PROVIDED INFORMATION:
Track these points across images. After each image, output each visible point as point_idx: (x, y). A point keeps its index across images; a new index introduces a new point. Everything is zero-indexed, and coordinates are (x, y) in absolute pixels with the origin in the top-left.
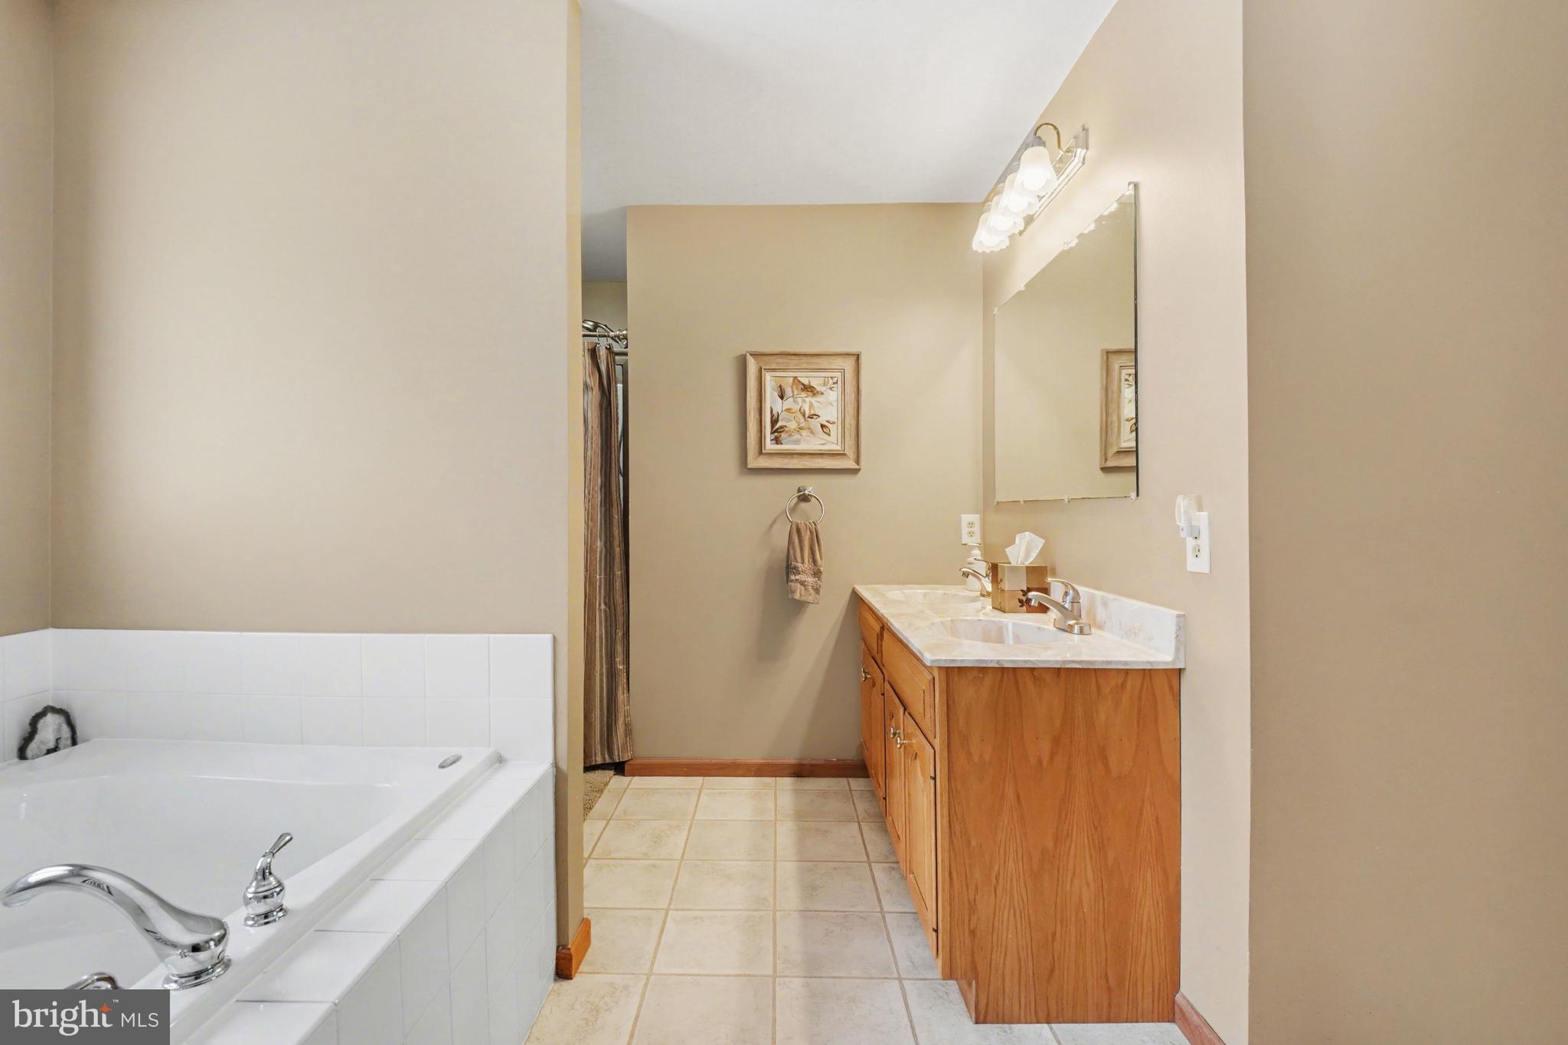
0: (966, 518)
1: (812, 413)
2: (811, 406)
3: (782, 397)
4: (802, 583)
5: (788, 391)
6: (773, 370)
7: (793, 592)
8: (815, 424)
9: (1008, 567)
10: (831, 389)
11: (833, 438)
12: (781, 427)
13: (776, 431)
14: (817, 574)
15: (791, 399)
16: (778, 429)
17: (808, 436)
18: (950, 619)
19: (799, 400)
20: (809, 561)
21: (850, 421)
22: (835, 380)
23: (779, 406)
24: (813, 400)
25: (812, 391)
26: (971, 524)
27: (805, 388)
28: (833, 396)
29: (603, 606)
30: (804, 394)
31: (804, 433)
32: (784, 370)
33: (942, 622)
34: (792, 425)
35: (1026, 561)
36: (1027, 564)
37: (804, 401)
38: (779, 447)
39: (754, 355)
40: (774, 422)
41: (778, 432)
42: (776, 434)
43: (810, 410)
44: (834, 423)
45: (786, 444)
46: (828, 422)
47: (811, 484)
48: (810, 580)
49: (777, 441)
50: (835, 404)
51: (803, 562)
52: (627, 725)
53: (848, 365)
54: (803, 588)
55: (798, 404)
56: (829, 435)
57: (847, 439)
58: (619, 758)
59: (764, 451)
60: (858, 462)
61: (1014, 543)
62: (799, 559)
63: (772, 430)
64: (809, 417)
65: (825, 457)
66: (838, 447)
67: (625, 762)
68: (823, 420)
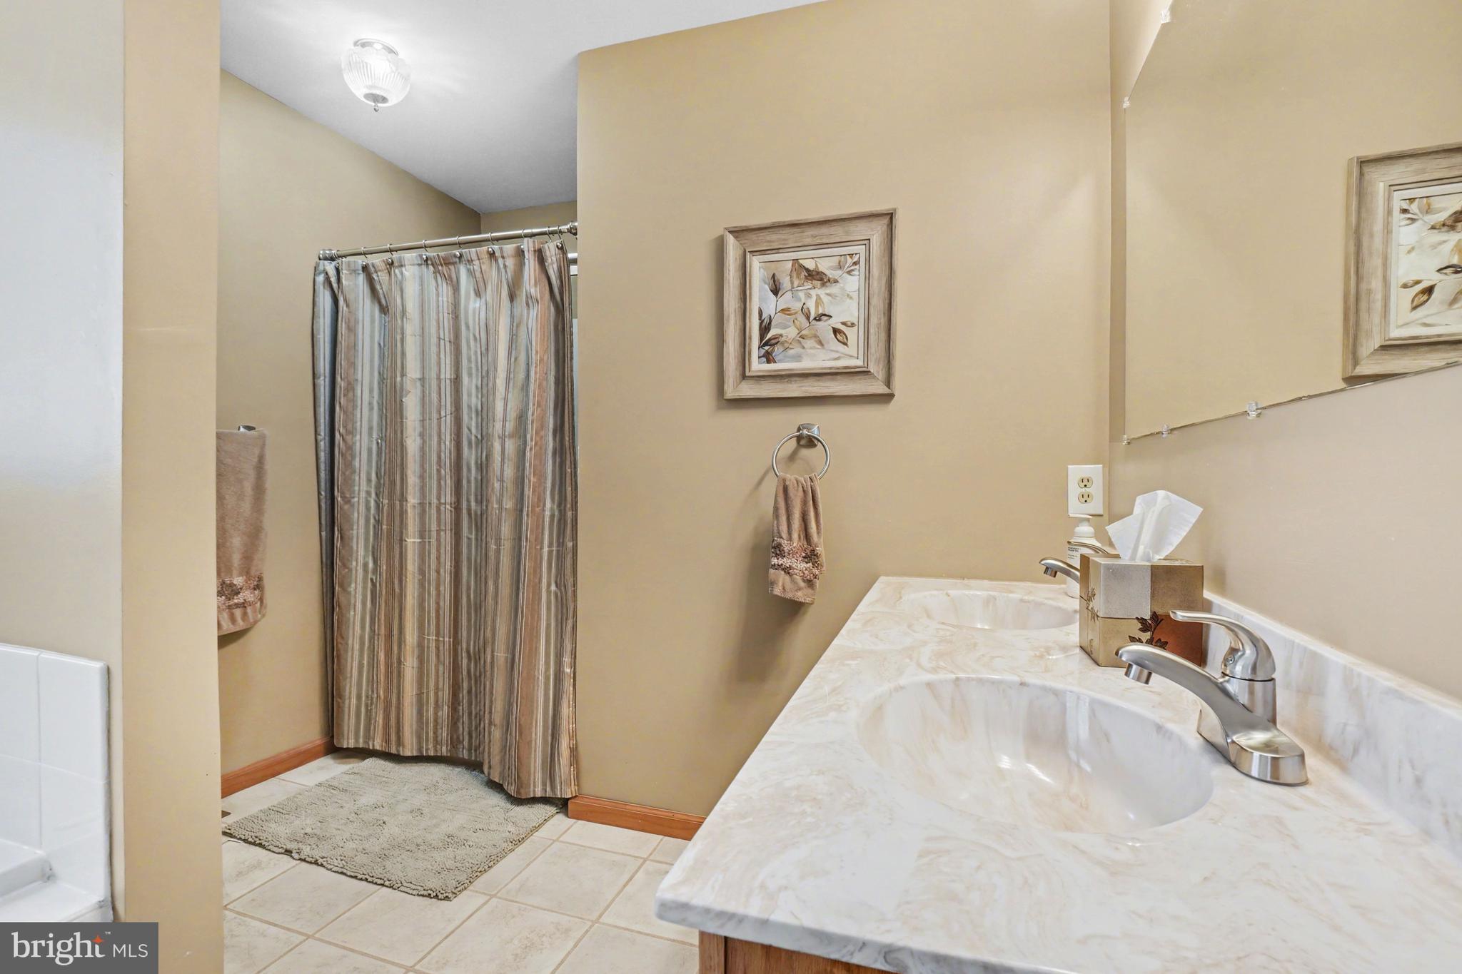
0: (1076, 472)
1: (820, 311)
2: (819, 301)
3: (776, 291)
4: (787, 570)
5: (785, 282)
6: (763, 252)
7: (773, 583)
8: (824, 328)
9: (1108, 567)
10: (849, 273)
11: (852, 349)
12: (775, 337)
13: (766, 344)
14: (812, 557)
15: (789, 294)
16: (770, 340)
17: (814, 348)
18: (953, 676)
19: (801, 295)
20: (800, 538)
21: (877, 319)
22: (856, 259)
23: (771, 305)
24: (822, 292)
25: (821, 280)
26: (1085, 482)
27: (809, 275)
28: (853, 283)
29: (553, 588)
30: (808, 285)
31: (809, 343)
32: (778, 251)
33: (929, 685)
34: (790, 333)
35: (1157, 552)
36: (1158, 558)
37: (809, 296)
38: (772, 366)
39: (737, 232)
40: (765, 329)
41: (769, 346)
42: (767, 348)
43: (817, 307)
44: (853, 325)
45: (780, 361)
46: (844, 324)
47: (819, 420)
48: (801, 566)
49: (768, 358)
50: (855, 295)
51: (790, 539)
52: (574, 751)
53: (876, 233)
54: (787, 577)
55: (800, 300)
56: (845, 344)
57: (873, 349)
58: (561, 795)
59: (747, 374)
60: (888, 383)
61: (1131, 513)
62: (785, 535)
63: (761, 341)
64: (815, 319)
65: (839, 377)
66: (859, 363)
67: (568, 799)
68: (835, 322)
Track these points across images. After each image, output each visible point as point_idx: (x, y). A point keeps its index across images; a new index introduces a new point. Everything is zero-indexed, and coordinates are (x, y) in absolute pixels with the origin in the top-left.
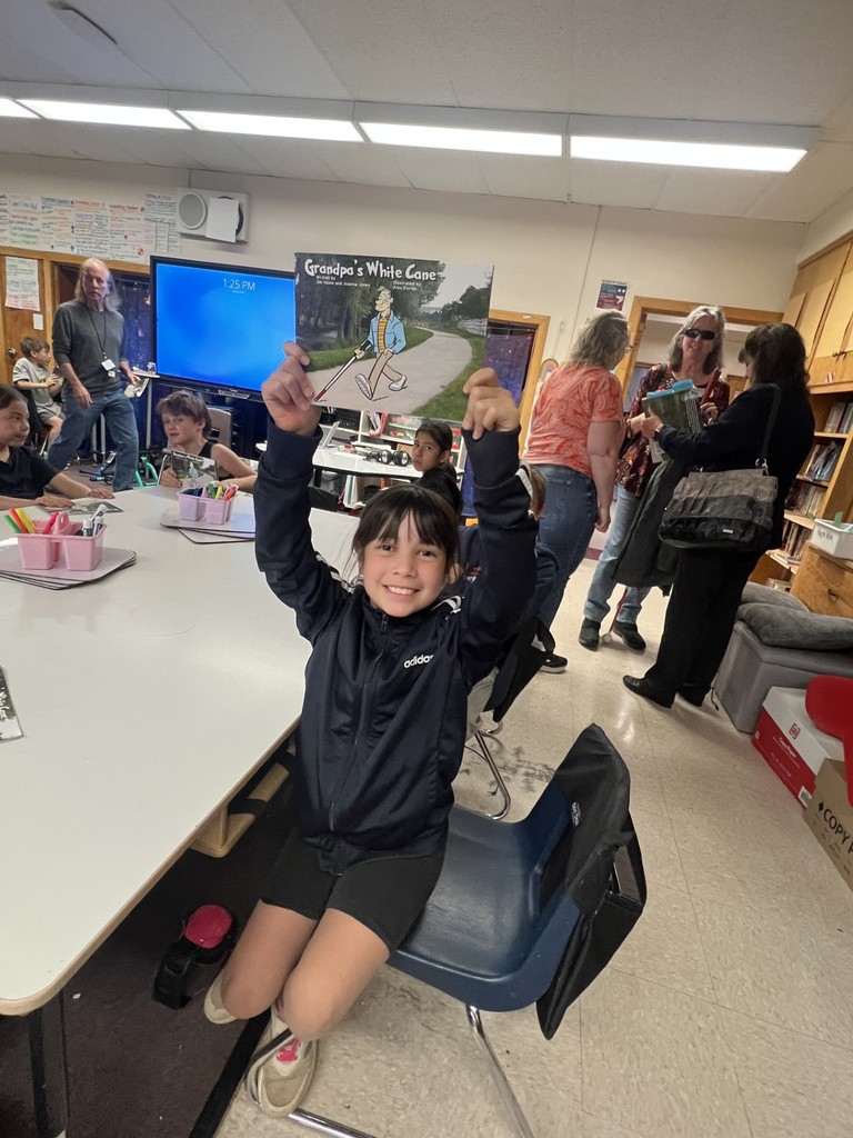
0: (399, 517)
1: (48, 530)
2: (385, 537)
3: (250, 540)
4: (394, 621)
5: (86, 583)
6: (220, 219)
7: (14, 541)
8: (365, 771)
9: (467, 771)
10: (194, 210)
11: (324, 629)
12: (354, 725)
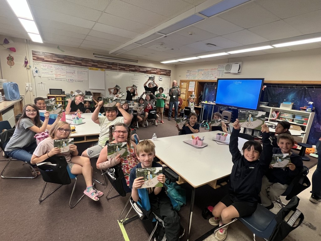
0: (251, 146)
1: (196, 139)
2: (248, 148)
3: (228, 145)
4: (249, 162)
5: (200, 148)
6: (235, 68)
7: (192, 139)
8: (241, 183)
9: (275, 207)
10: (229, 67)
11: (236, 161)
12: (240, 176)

WHAT IS EXPECTED: Write out the records word for word, beginning at their first line and stopping after the line that contains "5: (788, 391)". Leave the pictures out of your answer.

RESULT:
Track these points across images. After each image, output each visible point as point_idx: (x, y). A point keeps its index across images; a new index introduces a new point. Everything is zero-indexed, and coordinates are (x, y) in absolute pixels with the origin in the top-left.
0: (966, 518)
1: (812, 413)
2: (811, 406)
3: (782, 397)
4: (802, 583)
5: (788, 391)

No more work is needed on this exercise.